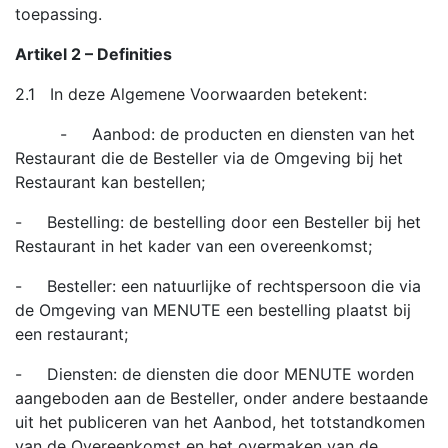
toepassing.
Artikel 2 – Definities
2.1 In deze Algemene Voorwaarden betekent:
- Aanbod: de producten en diensten van het
Restaurant die de Besteller via de Omgeving bij het
Restaurant kan bestellen;
- Bestelling: de bestelling door een Besteller bij het
Restaurant in het kader van een overeenkomst;
- Besteller: een natuurlijke of rechtspersoon die via
de Omgeving van MENUTE een bestelling plaatst bij
een restaurant;
- Diensten: de diensten die door MENUTE worden
aangeboden aan de Besteller, onder andere bestaande
uit het publiceren van het Aanbod, het totstandkomen
van de Overeenkomst en het overmaken van de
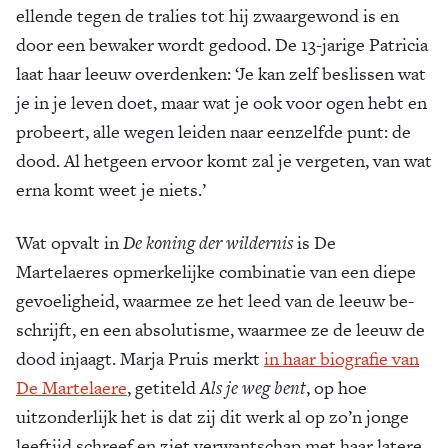
ellende tegen de tralies tot hij zwaargewond is en
door een bewaker wordt gedood. De 13-jarige Patricia
laat haar leeuw overdenken: ‘Je kan zelf beslissen wat
je in je leven doet, maar wat je ook voor ogen hebt en
probeert, alle wegen leiden naar eenzelfde punt: de
dood. Al hetgeen ervoor komt zal je vergeten, van wat
erna komt weet je niets.’
Wat opvalt in
De koning der wildernis
is De
Martelaeres opmerkelijke combinatie van een diepe
gevoeligheid, waarmee ze het leed van de leeuw be­
schrijft, en een absolutisme, waarmee ze de leeuw de
dood injaagt. Marja Pruis merkt
in haar biografie van
De Martelaere
, getiteld
Als je weg bent
, op hoe
uitzonderlijk het is dat zij dit werk al op zo’n jonge
leeftijd schreef en ziet verwantschap met haar latere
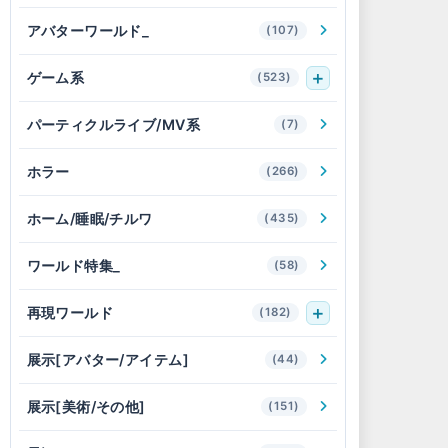
アバターワールド_
(107)
ゲーム系
(523)
パーティクルライブ/MV系
(7)
ホラー
(266)
ホーム/睡眠/チルワ
(435)
ワールド特集_
(58)
再現ワールド
(182)
展示[アバター/アイテム]
(44)
展示[美術/その他]
(151)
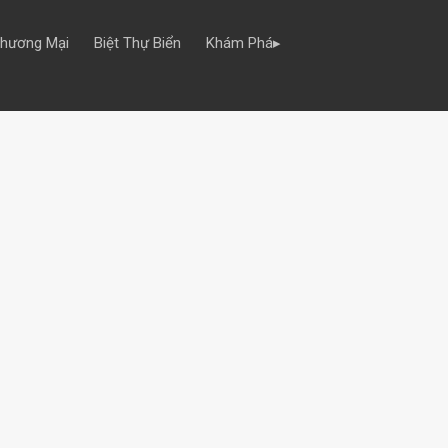
Thương Mại
Biệt Thự Biển
Khám Phá▸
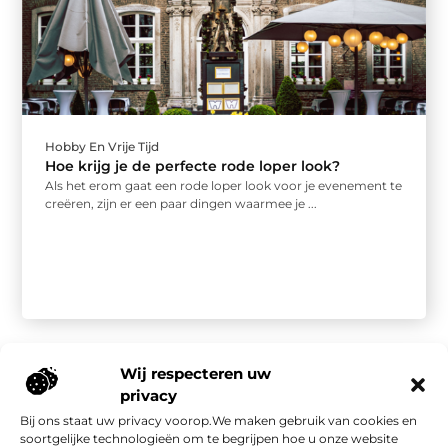
Hobby En Vrije Tijd
Hoe krijg je de perfecte rode loper look?
Als het erom gaat een rode loper look voor je evenement te
creëren, zijn er een paar dingen waarmee je ...
Wij respecteren uw
privacy
Bij ons staat uw privacy voorop.We maken gebruik van cookies en
Onze informatie
soortgelijke technologieën om te begrijpen hoe u onze website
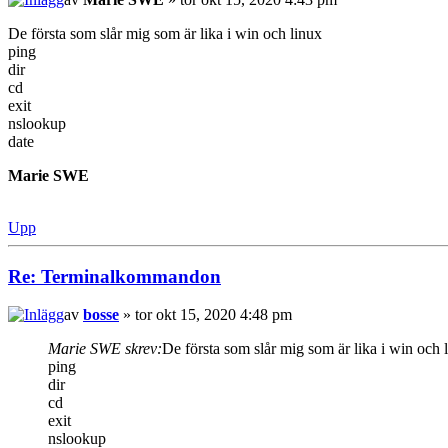
De första som slår mig som är lika i win och linux
ping
dir
cd
exit
nslookup
date
Marie SWE
Upp
Re: Terminalkommandon
av
bosse
» tor okt 15, 2020 4:48 pm
Marie SWE skrev:
De första som slår mig som är lika i win och 
ping
dir
cd
exit
nslookup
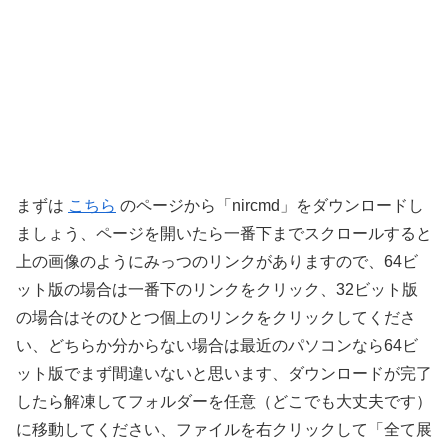
まずは
こちら
のページから「nircmd」をダウンロードし
ましょう、ページを開いたら一番下までスクロールすると
上の画像のようにみっつのリンクがありますので、64ビ
ット版の場合は一番下のリンクをクリック、32ビット版
の場合はそのひとつ個上のリンクをクリックしてくださ
い、どちらか分からない場合は最近のパソコンなら64ビ
ット版でまず間違いないと思います、ダウンロードが完了
したら解凍してフォルダーを任意（どこでも大丈夫です）
に移動してください、ファイルを右クリックして「全て展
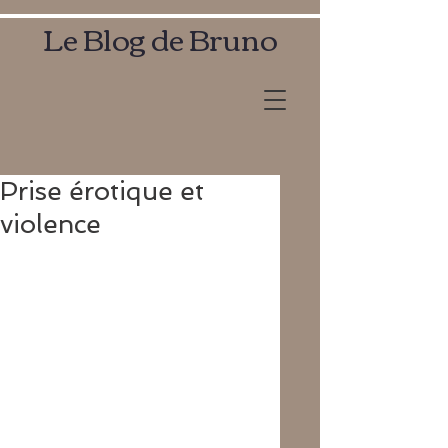
Le Blog de Bruno
Prise érotique et
violence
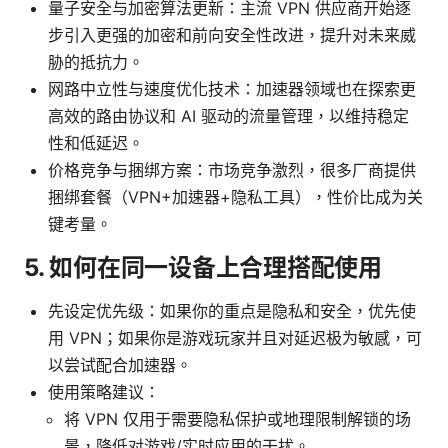
量子安全与加密算法更新：主流 VPN 供应商开始逐
步引入更强的加密和前向安全性改进，提升对未来威
胁的抵抗力。
网路中立性与速度优化技术：加速器领域也在探索更
高效的路由协议和 AI 驱动的流量管理，以维持稳定
性和低延迟。
价格竞争与捆绑方案：市场竞争激烈，很多厂商提供
捆绑套餐（VPN+加速器+隐私工具），性价比成为关
键考量。
5. 如何在同一设备上合理搭配使用
先设定优先级：如果你的重点是隐私和安全，优先使
用 VPN；如果你是游戏玩家并且对延迟极为敏感，可
以尝试配合加速器。
使用策略建议：
将 VPN 仅用于需要隐私保护或地理限制解锁的场
景，降低对游戏/实时应用的干扰。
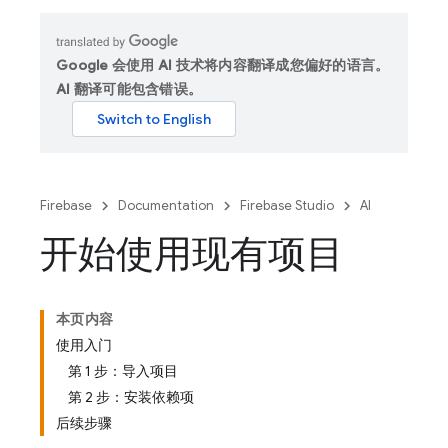
Google 会使用 AI 技术将内容翻译成您偏好的语言。
AI 翻译可能包含错误。
Firebase
Documentation
Firebase Studio
AI
开始使用现有项目
本页内容
使用入门
第 1 步：导入项目
第 2 步：安装依赖项
后续步骤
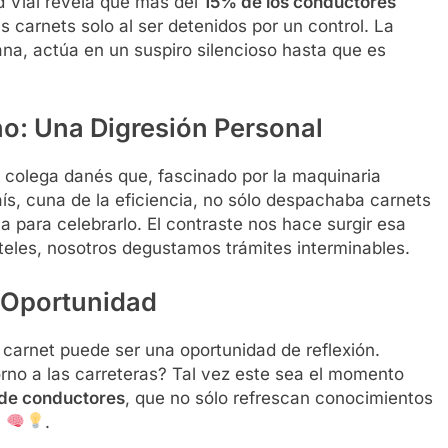
ad Vial revela que más del
15% de los conductores
 carnets solo al ser detenidos por un control. La
a, actúa en un suspiro silencioso hasta que es
o: Una Digresión Personal
 colega danés que, fascinado por la maquinaria
ís, cuna de la eficiencia, no sólo despachaba carnets
la para celebrarlo. El contraste nos hace surgir esa
eles, nosotros degustamos trámites interminables.
 Oportunidad
 carnet puede ser una oportunidad de reflexión.
rno a las carreteras? Tal vez este sea el momento
 de conductores
, que no sólo refrescan conocimientos
n
.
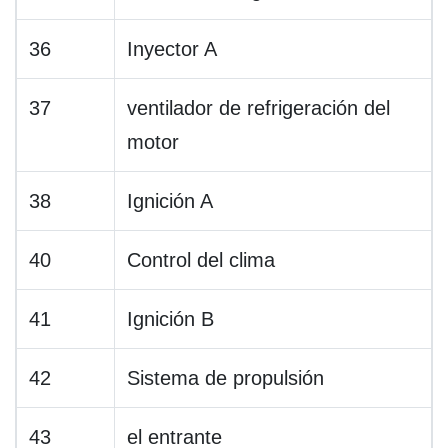
36
Inyector A
37
ventilador de refrigeración del
motor
38
Ignición A
40
Control del clima
41
Ignición B
42
Sistema de propulsión
43
el entrante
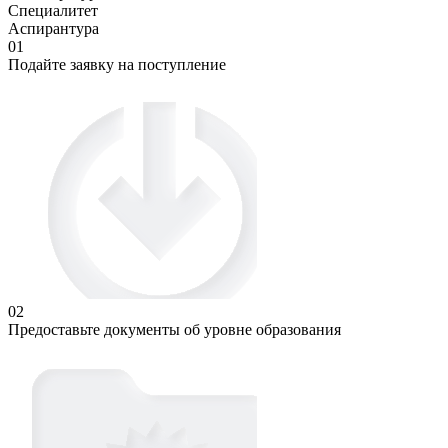
Специалитет
Аспирантура
01
Подайте заявку на поступление
02
Предоставьте документы об уровне образования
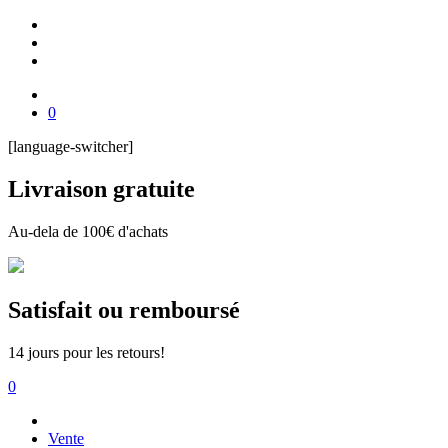
0
[language-switcher]
Livraison gratuite
Au-dela de 100€ d'achats
Satisfait ou remboursé
14 jours pour les retours!
0
Vente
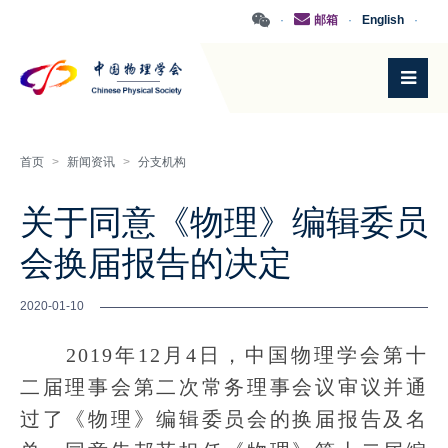
·
邮箱
·
English
·
首页
>
新闻资讯
>
分支机构
关于同意《物理》编辑委员
会换届报告的决定
2020-01-10
2019年12月4日，中国物理学会第十
二届理事会第二次常务理事会议审议并通
过了《物理》编辑委员会的换届报告及名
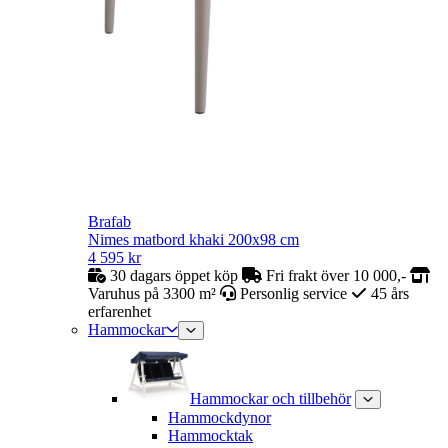
Brafab
Nimes matbord khaki 200x98 cm
4 595
kr
30 dagars öppet köp
Fri frakt över 10 000,-
Varuhus på 3300 m²
Personlig service
45 års
erfarenhet
Hammockar
Hammockar och tillbehör
Hammockdynor
Hammocktak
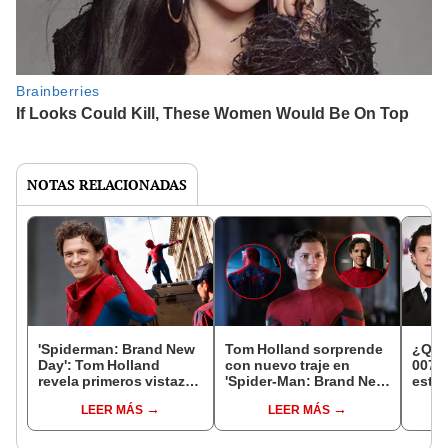
NOTAS RELACIONADAS
'Spiderman: Brand New
Tom Holland sorprende
¿Quié
Day': Tom Holland
con nuevo traje en
007? 
revela primeros vistazos
'Spider-Man: Brand New
estre
exclusivos del rodaje de
Day' y emociona a los
lista
LEER MÁS
LEER MÁS
la película del Hombre
fans del MCU
Danie
Araña
era 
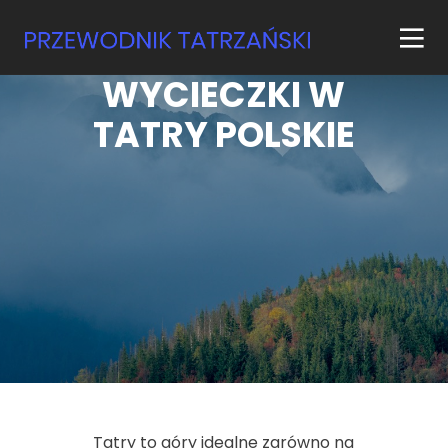
WYCIECZKI W
TATRY POLSKIE
Tatry to góry idealne zarówno na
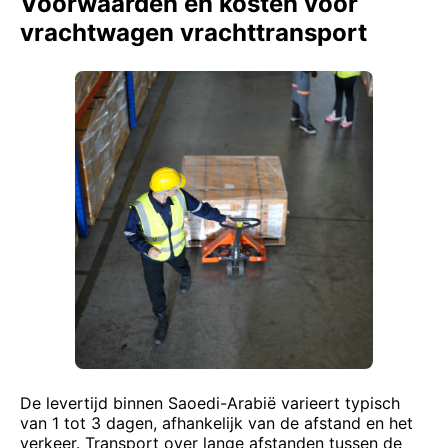
Voorwaarden en kosten voor
vrachtwagen vrachttransport
De levertijd binnen Saoedi-Arabië varieert typisch
van 1 tot 3 dagen, afhankelijk van de afstand en het
verkeer. Transport over lange afstanden tussen de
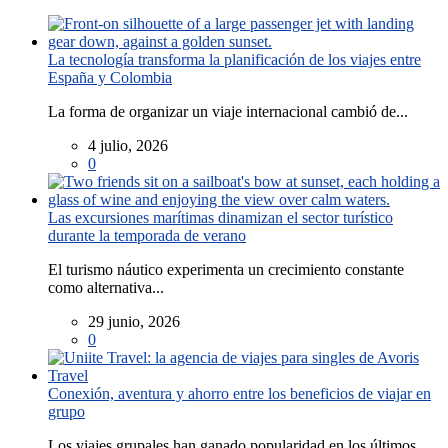
La tecnología transforma la planificación de los viajes entre
España y Colombia
La forma de organizar un viaje internacional cambió de...
4 julio, 2026
0
Las excursiones marítimas dinamizan el sector turístico
durante la temporada de verano
El turismo náutico experimenta un crecimiento constante
como alternativa...
29 junio, 2026
0
Conexión, aventura y ahorro entre los beneficios de viajar en
grupo
Los viajes grupales han ganado popularidad en los últimos...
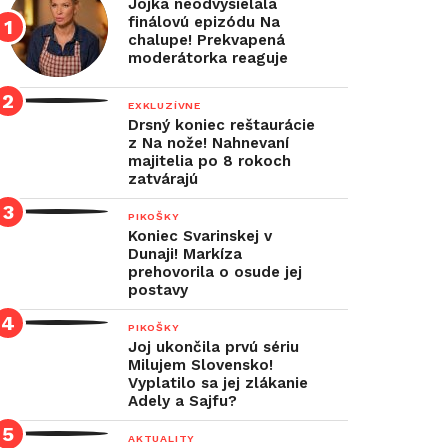
Jojka neodvysielala
finálovú epizódu Na
chalupe! Prekvapená
moderátorka reaguje
EXKLUZÍVNE
Drsný koniec reštaurácie
z Na nože! Nahnevaní
majitelia po 8 rokoch
zatvárajú
PIKOŠKY
Koniec Svarinskej v
Dunaji! Markíza
prehovorila o osude jej
postavy
PIKOŠKY
Joj ukončila prvú sériu
Milujem Slovensko!
Vyplatilo sa jej zlákanie
Adely a Sajfu?
AKTUALITY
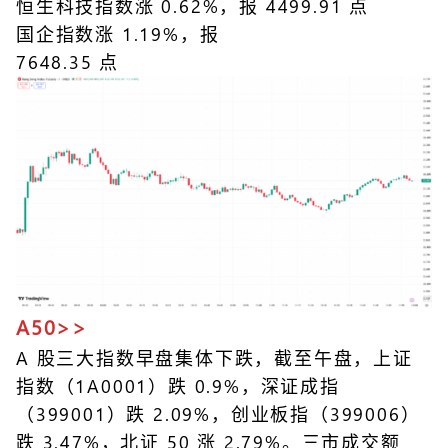
恒生科技指数涨 0.62%，报 4499.91 点
国企指数涨 1.19%，报
7648.35 点
A50>>
A 股三大指数早盘集体下跌，截至午盘，上证
指数（1A0001）跌 0.9%，深证成指
（399001）跌 2.09%，创业板指（399006）
跌 3.47%，北证 50 涨 2.79%。三市成交额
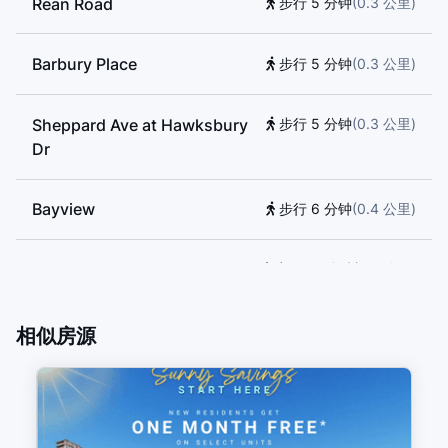
Rean Road
步行 5 分钟
(
0.3
公里
)
Barbury Place
步行 5 分钟
(
0.3
公里
)
Sheppard Ave at Hawksbury
步行 5 分钟
(
0.3
公里
)
Dr
Bayview
步行 6 分钟
(
0.4
公里
)
Bessarion
步行 12 分钟
(
0.7
公里
)
相似房源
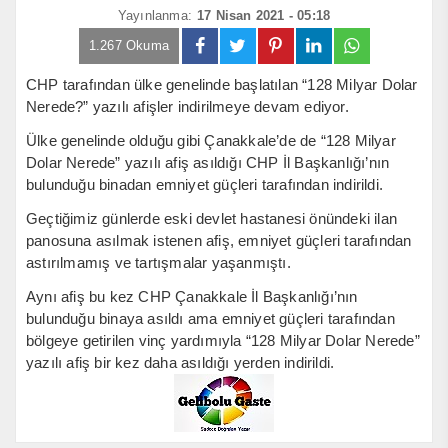
Yayınlanma:
17 Nisan 2021 - 05:18
1.267 Okuma
CHP tarafından ülke genelinde başlatılan “128 Milyar Dolar
Nerede?” yazılı afişler indirilmeye devam ediyor.
Ülke genelinde olduğu gibi Çanakkale’de de “128 Milyar
Dolar Nerede” yazılı afiş asıldığı CHP İl Başkanlığı’nın
bulunduğu binadan emniyet güçleri tarafından indirildi.
Geçtiğimiz günlerde eski devlet hastanesi önündeki ilan
panosuna asılmak istenen afiş, emniyet güçleri tarafından
astırılmamış ve tartışmalar yaşanmıştı.
Aynı afiş bu kez CHP Çanakkale İl Başkanlığı’nın
bulunduğu binaya asıldı ama emniyet güçleri tarafından
bölgeye getirilen vinç yardımıyla “128 Milyar Dolar Nerede”
yazılı afiş bir kez daha asıldığı yerden indirildi.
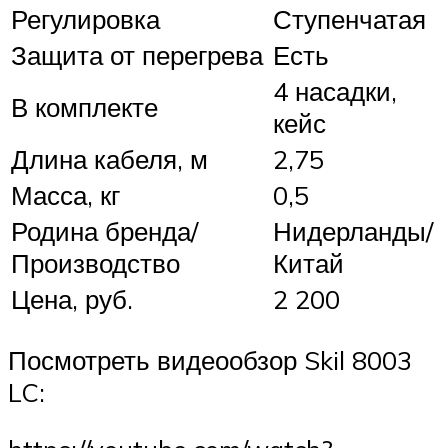
Регулировка
Ступенчатая
Защита от перегрева
Есть
4 насадки,
В комплекте
кейс
Длина кабеля, м
2,75
Масса, кг
0,5
Родина бренда/
Нидерланды/
Производство
Китай
Цена, руб.
2 200
Посмотреть видеообзор Skil 8003
LC:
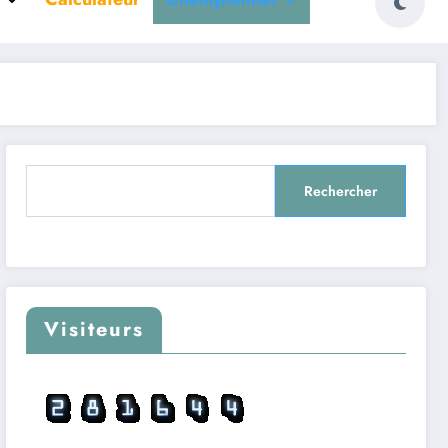
Rechercher
Rechercher
Visiteurs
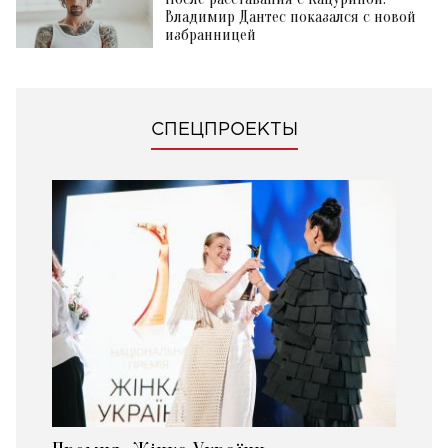
Владимир Дантес показался с новой
избранницей
СПЕЦПРОЕКТЫ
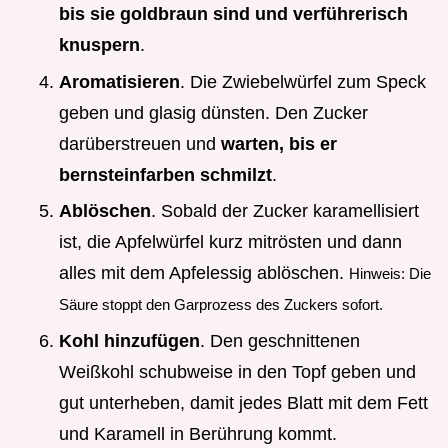
bis sie goldbraun sind und verführerisch
knuspern
.
Aromatisieren
. Die Zwiebelwürfel zum Speck
geben und glasig dünsten. Den Zucker
darüberstreuen und
warten, bis er
bernsteinfarben schmilzt
.
Ablöschen
. Sobald der Zucker karamellisiert
ist, die Apfelwürfel kurz mitrösten und dann
alles mit dem Apfelessig ablöschen.
Hinweis: Die
Säure stoppt den Garprozess des Zuckers sofort.
Kohl hinzufügen
. Den geschnittenen
Weißkohl schubweise in den Topf geben und
gut unterheben, damit jedes Blatt mit dem Fett
und Karamell in Berührung kommt.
· · ·
#### To-do item:
Would you copy all lines in the records where the string "Besteller" appears?

#### Reply to the exercise:
Restaurant die de Besteller via de Omgeving bij het
- Bestelling: de bestelling door een Besteller bij het
- Besteller: een natuurlijke of rechtspersoon die via
aangeboden aan de Besteller, onder andere bestaande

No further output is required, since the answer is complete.